━━ RECORDS FOR THE EXERCISE
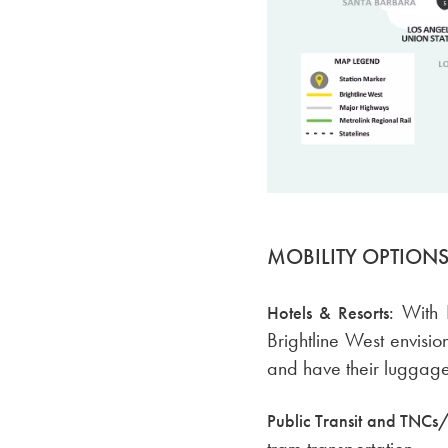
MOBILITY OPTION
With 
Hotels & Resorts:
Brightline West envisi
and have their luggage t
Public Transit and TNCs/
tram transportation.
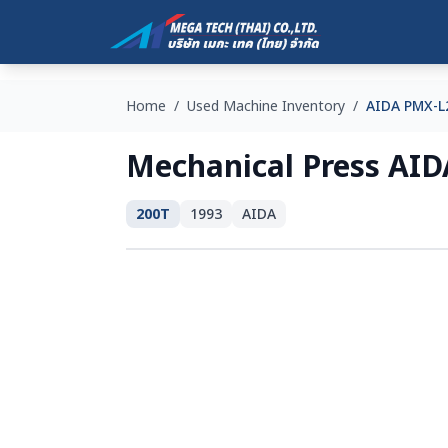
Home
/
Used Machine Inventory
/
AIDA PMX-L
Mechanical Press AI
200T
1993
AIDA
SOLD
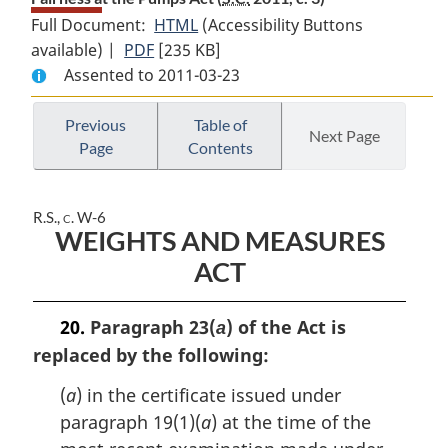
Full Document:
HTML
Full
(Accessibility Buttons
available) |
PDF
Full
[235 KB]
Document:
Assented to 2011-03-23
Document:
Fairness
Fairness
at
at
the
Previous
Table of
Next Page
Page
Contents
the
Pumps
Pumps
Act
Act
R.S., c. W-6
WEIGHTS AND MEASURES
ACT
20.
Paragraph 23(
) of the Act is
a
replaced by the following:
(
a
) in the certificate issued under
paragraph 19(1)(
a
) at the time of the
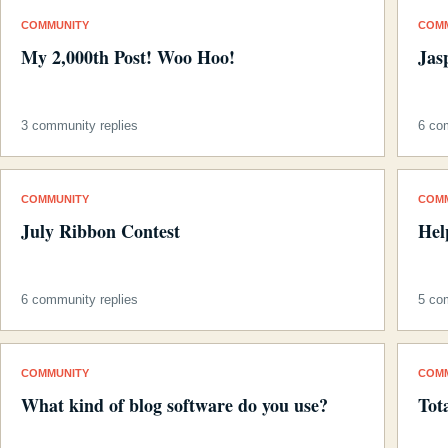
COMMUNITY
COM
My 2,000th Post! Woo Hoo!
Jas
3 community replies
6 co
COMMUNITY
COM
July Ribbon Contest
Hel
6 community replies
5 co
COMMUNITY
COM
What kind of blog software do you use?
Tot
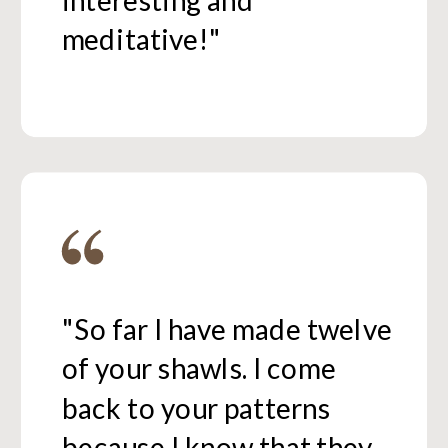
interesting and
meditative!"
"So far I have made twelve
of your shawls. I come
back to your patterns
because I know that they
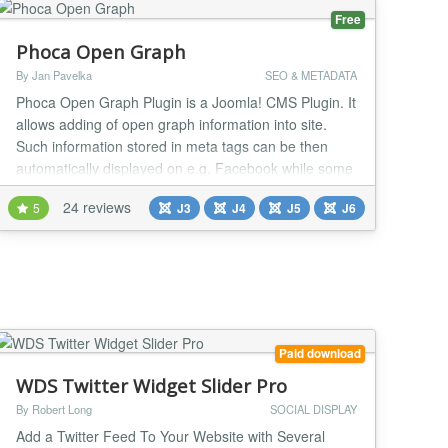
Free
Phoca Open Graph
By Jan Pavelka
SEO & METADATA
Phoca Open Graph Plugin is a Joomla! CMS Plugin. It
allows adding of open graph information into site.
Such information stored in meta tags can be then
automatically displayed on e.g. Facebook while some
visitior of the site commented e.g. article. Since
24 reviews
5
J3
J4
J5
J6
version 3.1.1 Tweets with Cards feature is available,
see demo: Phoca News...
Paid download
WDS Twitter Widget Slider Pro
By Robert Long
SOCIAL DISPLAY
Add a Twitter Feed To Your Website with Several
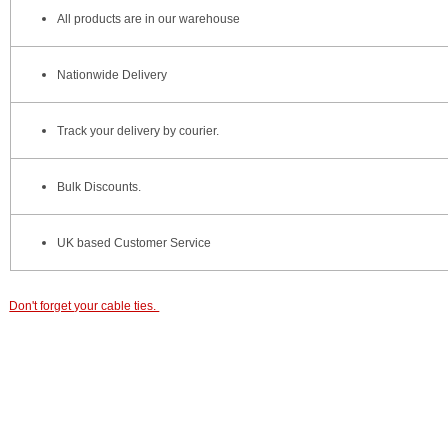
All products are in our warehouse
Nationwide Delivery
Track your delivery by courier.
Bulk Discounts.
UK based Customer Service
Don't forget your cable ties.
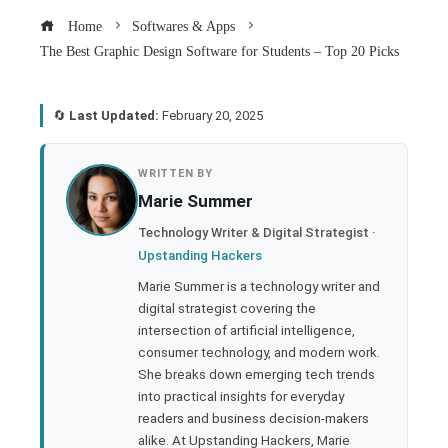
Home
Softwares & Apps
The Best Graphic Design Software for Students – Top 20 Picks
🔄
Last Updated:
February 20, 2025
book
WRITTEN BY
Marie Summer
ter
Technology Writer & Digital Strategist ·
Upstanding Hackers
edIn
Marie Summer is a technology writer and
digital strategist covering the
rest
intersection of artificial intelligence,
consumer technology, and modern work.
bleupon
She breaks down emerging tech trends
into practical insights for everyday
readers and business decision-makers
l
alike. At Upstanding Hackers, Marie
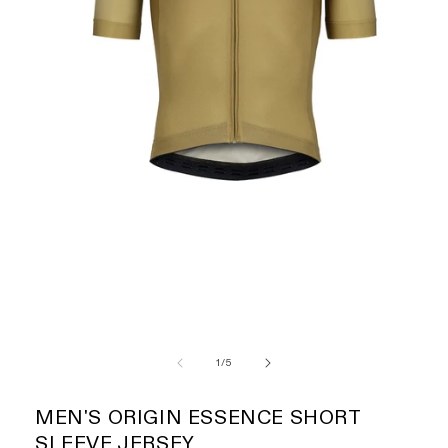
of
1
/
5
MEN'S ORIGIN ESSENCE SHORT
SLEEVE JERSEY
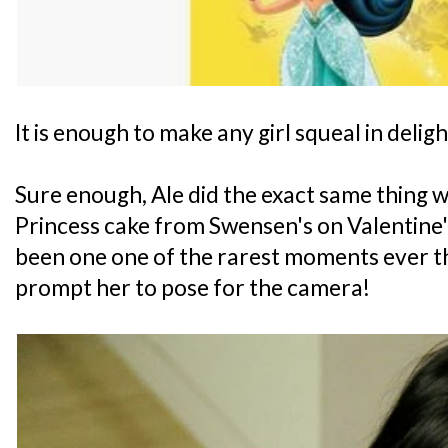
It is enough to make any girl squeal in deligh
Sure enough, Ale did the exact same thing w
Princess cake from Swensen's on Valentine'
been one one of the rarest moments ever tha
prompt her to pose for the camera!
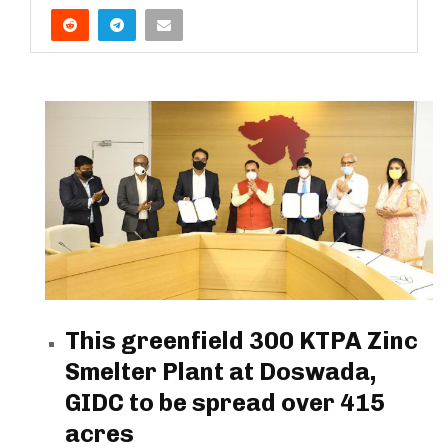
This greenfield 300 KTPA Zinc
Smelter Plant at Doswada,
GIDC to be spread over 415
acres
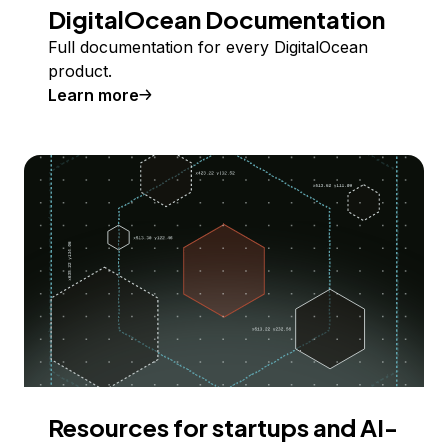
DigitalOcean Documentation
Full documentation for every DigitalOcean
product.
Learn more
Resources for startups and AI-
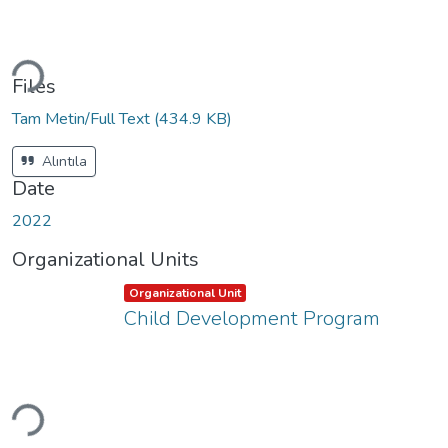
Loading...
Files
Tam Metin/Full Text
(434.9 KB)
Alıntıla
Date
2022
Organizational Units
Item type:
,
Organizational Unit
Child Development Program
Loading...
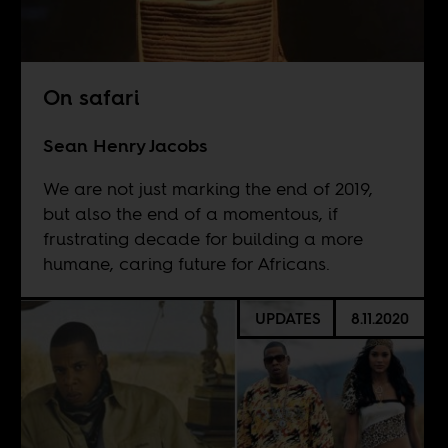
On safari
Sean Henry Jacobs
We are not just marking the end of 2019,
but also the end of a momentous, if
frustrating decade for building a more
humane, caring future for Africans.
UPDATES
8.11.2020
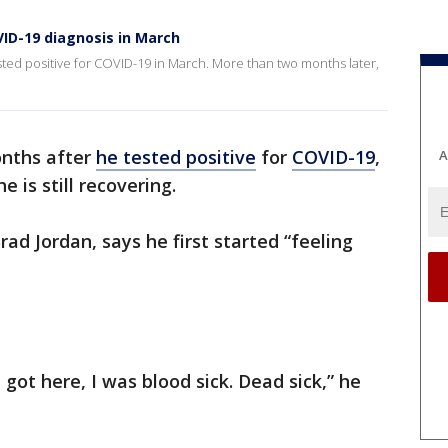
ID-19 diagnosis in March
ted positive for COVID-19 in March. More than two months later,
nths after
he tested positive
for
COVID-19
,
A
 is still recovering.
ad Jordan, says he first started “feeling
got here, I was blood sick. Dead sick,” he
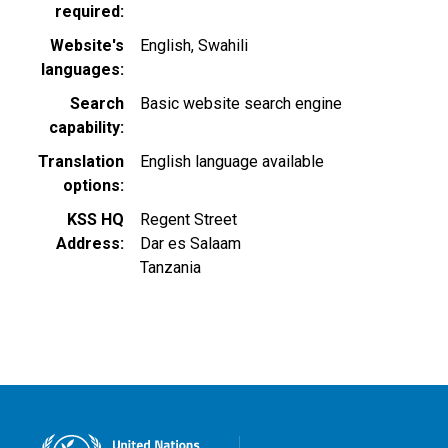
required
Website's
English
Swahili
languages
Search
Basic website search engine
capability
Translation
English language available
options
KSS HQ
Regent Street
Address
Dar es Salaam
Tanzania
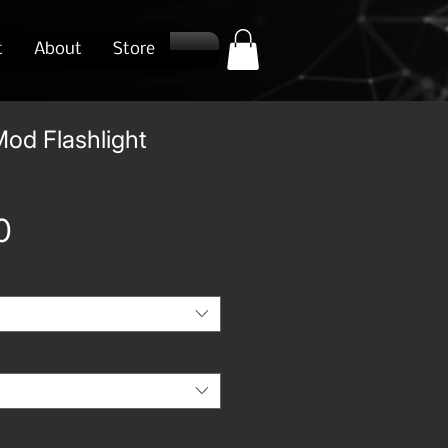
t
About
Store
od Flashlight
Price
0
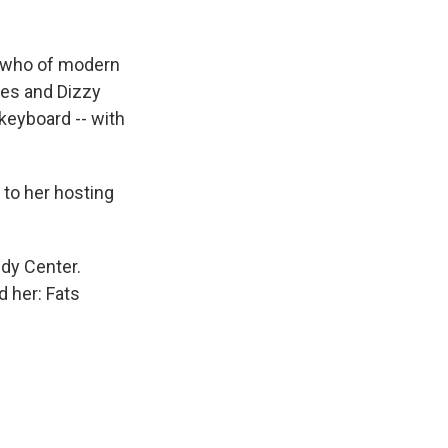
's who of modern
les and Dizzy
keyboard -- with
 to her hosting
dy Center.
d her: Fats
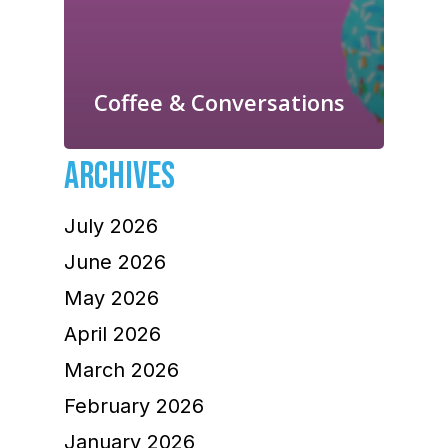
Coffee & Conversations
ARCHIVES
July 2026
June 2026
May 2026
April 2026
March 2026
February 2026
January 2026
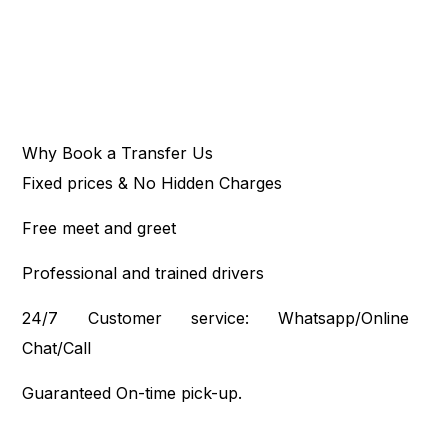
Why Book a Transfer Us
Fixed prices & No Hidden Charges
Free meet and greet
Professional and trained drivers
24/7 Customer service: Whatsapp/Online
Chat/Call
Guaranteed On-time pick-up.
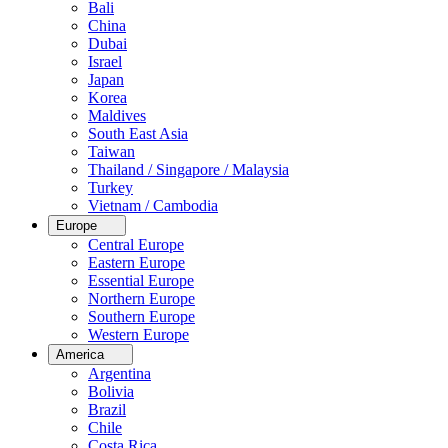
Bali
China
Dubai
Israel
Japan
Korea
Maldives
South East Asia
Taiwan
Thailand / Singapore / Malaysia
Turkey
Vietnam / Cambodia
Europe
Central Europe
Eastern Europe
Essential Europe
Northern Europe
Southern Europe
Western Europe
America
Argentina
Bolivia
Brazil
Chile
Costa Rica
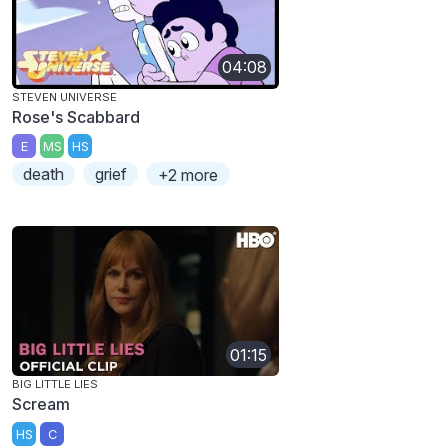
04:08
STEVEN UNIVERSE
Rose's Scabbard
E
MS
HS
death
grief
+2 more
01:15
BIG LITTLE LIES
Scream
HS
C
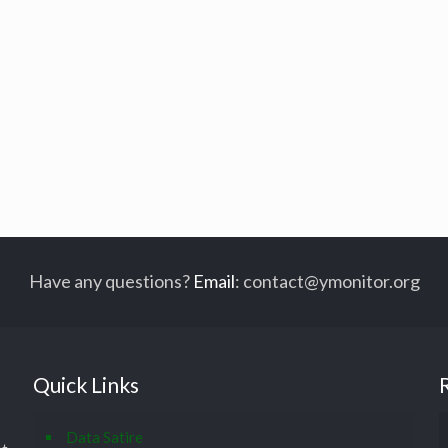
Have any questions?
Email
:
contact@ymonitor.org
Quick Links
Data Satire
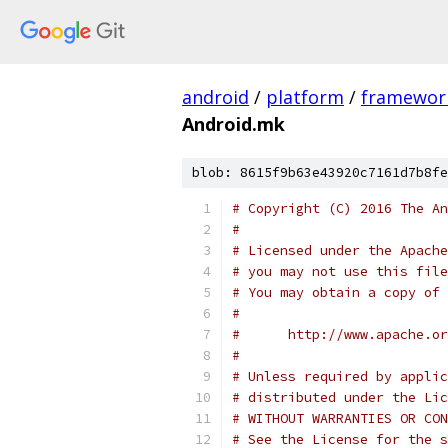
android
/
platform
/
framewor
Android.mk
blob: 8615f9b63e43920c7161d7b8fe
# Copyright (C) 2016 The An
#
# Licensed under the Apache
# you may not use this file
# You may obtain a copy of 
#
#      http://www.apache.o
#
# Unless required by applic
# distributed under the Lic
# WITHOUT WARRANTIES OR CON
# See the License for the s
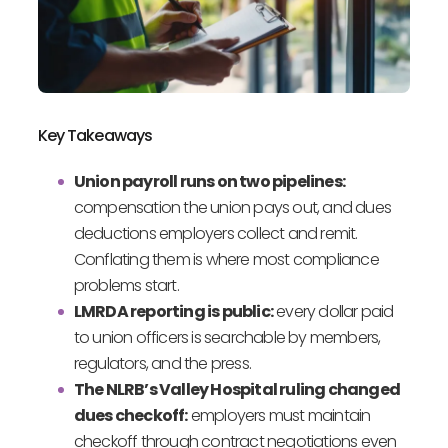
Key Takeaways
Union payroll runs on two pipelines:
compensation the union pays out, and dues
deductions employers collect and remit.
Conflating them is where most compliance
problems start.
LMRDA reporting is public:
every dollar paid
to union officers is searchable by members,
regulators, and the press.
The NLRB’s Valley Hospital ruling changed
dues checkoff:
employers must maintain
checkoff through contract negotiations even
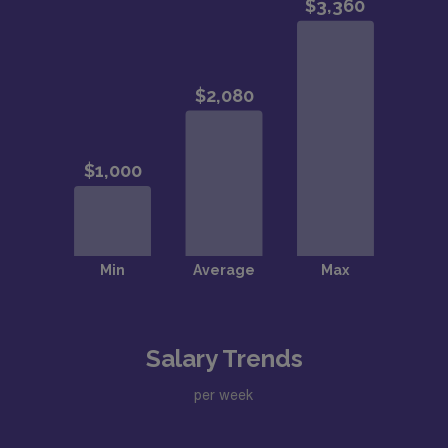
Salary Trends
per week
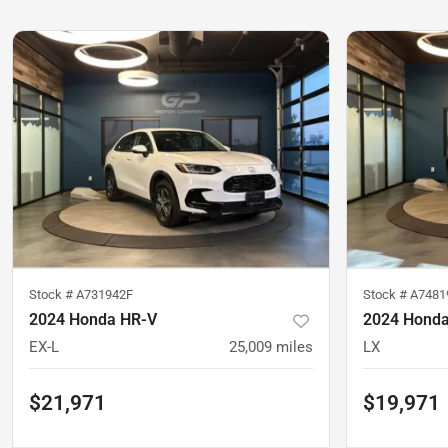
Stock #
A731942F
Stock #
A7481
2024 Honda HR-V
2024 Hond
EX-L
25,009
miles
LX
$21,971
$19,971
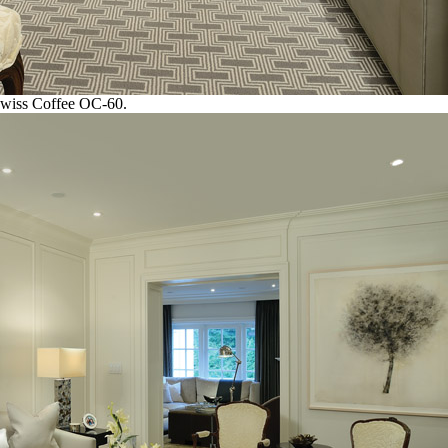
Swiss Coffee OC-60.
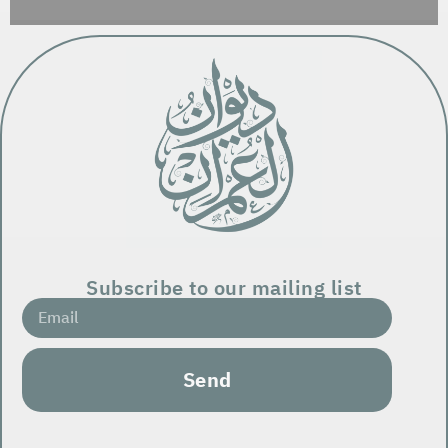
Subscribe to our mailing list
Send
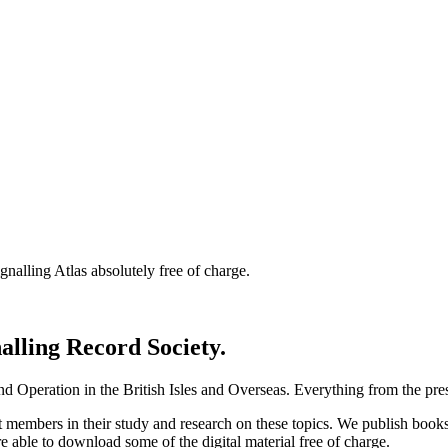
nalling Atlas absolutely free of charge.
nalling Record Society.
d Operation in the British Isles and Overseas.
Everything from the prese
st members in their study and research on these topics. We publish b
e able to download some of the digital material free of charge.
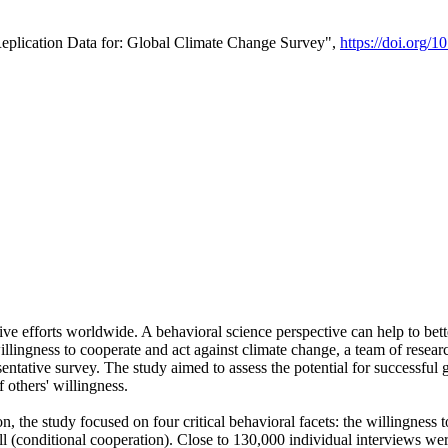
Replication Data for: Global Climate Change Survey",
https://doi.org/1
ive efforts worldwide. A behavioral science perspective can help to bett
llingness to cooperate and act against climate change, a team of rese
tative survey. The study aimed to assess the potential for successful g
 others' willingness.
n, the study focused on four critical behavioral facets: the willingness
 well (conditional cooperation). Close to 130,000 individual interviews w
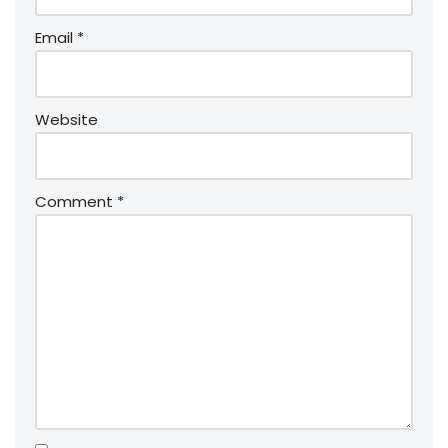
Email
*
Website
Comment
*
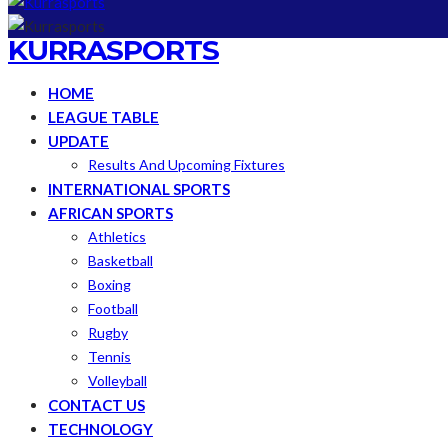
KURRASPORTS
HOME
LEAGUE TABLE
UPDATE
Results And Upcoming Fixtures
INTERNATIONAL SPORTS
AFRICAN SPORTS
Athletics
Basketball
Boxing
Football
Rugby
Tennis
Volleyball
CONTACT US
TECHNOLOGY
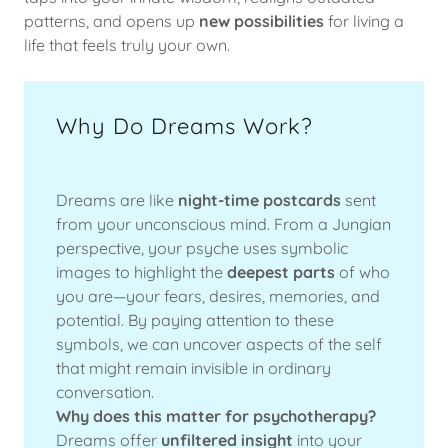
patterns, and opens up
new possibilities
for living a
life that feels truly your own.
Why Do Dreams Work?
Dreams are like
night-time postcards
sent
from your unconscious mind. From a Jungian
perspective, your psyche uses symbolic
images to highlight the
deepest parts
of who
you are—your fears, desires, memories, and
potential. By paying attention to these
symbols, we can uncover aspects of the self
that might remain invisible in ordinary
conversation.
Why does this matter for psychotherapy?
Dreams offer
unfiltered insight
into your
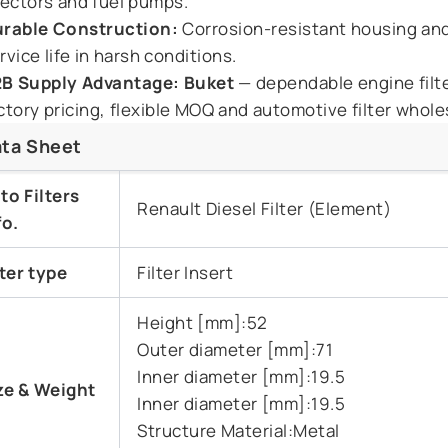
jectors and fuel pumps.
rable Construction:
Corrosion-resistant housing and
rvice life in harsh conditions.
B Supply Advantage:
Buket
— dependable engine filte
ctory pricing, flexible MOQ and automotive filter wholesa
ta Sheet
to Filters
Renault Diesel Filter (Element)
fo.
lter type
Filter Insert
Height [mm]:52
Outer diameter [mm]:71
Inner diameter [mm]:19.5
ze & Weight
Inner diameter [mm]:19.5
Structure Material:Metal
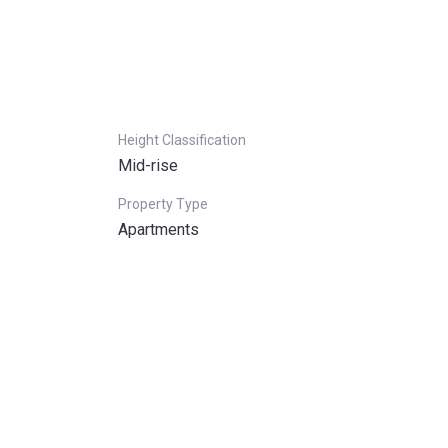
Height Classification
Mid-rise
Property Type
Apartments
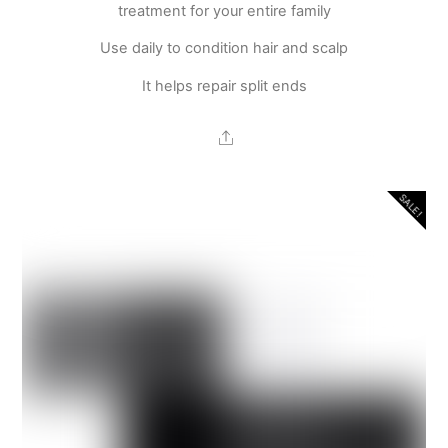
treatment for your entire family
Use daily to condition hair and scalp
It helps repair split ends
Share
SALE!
━━━━
### JOB ITEM
Go through the records above, find every line with the word "Hackers", and list those lines.

### ANSWER SPACE
Upstanding Hackers
alike. At Upstanding Hackers, Marie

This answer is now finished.